# Compute E[X] and P[Y>2]

• May 4th 2009, 05:32 AM
Stats
Compute E[X] and P[Y>2]
The joint probability density function of X and Y is given by

$\displaystyle f(x,y) = \begin{cases} exp[-(x+y)] \qquad 0 \le x < \infty \; , \; 0 \le y < \infty \\ 0 \qquad , otherwise \end{cases}$

Compute E[X] and P[Y>2]
• May 4th 2009, 03:44 PM
mr fantastic
Quote:

Originally Posted by Stats
The joint probability density function of X and Y is given by

$\displaystyle f(x,y) = \begin{cases} exp[-(x+y)] \qquad 0 \le x < \infty \; , \; 0 \le y < \infty \\ 0 \qquad , otherwise \end{cases}$

Compute E[X] and P[Y>2]

As with most of the questions you have asked, apply the basic definitions:

$\displaystyle E(X) = \int_{0}^{+ \infty} \int_{0}^{+ \infty} x e^{-(x+y)} \, dy \, dx$.
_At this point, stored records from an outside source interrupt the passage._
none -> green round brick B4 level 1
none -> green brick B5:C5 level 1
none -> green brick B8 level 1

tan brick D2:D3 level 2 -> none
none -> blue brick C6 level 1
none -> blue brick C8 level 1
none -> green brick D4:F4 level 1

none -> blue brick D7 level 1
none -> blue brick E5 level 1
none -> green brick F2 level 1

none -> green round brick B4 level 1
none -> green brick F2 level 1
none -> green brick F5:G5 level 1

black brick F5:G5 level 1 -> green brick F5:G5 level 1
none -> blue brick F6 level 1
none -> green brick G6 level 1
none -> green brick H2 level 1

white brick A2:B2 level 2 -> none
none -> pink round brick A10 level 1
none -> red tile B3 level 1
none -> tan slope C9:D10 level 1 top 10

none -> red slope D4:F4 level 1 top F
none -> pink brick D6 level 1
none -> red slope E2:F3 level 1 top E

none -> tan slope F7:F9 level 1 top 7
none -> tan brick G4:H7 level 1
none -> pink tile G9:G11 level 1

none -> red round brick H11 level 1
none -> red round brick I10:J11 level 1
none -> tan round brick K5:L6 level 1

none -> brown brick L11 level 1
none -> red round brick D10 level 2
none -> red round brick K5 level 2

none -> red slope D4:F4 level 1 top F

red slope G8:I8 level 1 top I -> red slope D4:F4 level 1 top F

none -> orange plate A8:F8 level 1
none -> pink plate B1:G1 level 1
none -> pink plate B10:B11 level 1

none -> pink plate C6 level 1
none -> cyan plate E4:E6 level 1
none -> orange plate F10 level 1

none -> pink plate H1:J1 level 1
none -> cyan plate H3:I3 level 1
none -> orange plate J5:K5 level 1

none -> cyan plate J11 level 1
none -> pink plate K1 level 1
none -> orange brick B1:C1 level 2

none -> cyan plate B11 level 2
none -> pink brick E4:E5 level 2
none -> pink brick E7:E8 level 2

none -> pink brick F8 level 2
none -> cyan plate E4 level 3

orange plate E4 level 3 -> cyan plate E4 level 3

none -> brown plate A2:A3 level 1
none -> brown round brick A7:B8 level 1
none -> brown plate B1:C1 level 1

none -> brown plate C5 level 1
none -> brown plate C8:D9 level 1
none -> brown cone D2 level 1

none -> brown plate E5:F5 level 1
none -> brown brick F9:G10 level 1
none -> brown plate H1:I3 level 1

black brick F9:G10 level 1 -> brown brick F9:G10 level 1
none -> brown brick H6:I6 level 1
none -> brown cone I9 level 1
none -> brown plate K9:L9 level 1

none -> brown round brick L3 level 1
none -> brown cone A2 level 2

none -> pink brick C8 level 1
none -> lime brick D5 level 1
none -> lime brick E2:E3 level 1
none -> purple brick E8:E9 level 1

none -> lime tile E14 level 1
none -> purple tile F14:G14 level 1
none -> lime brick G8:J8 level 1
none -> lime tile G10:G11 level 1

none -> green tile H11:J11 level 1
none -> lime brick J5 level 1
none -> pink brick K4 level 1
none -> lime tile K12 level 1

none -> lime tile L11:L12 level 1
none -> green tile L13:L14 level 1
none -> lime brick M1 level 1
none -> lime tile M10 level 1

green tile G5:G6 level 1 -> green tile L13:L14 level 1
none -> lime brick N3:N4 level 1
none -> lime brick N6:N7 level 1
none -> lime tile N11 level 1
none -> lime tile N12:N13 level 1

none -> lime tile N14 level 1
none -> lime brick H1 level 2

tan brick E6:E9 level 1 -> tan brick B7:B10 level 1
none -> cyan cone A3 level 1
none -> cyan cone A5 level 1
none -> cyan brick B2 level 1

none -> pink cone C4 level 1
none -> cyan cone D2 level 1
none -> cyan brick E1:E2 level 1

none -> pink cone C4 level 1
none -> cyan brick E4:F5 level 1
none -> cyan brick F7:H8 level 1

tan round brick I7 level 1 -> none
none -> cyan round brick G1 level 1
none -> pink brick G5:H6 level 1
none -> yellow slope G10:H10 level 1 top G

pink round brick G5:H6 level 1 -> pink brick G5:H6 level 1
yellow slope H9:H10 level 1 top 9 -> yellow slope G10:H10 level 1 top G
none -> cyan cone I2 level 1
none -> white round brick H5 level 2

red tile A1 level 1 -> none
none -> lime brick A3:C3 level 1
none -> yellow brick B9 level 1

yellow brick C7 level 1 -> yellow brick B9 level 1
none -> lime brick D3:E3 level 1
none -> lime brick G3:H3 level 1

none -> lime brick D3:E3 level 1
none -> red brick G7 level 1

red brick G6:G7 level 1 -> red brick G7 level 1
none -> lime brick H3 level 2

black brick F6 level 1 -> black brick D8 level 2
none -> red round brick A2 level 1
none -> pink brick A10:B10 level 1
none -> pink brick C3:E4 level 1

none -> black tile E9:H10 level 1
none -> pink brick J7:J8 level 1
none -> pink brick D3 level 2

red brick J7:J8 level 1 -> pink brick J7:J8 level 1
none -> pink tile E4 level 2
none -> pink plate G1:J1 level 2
$\displaystyle \Pr(Y > 2) = \int_{2}^{+ \infty} \int_{0}^{+ \infty} e^{-(x+y)} \, dy \, dx$.

Now integrate (it is assumed that you have the necessary calculus background).
• May 4th 2009, 05:00 PM
matheagle
By inspection the two rvs are independent.

X is an exponential with mean 1, hence EX=1, same for Y.

Since $\displaystyle \int_0^{\infty} e^{-x} \, dx=1$ you only need to compute $\displaystyle \int_2^{\infty}e^{-y} \, dy =e^{-2}$.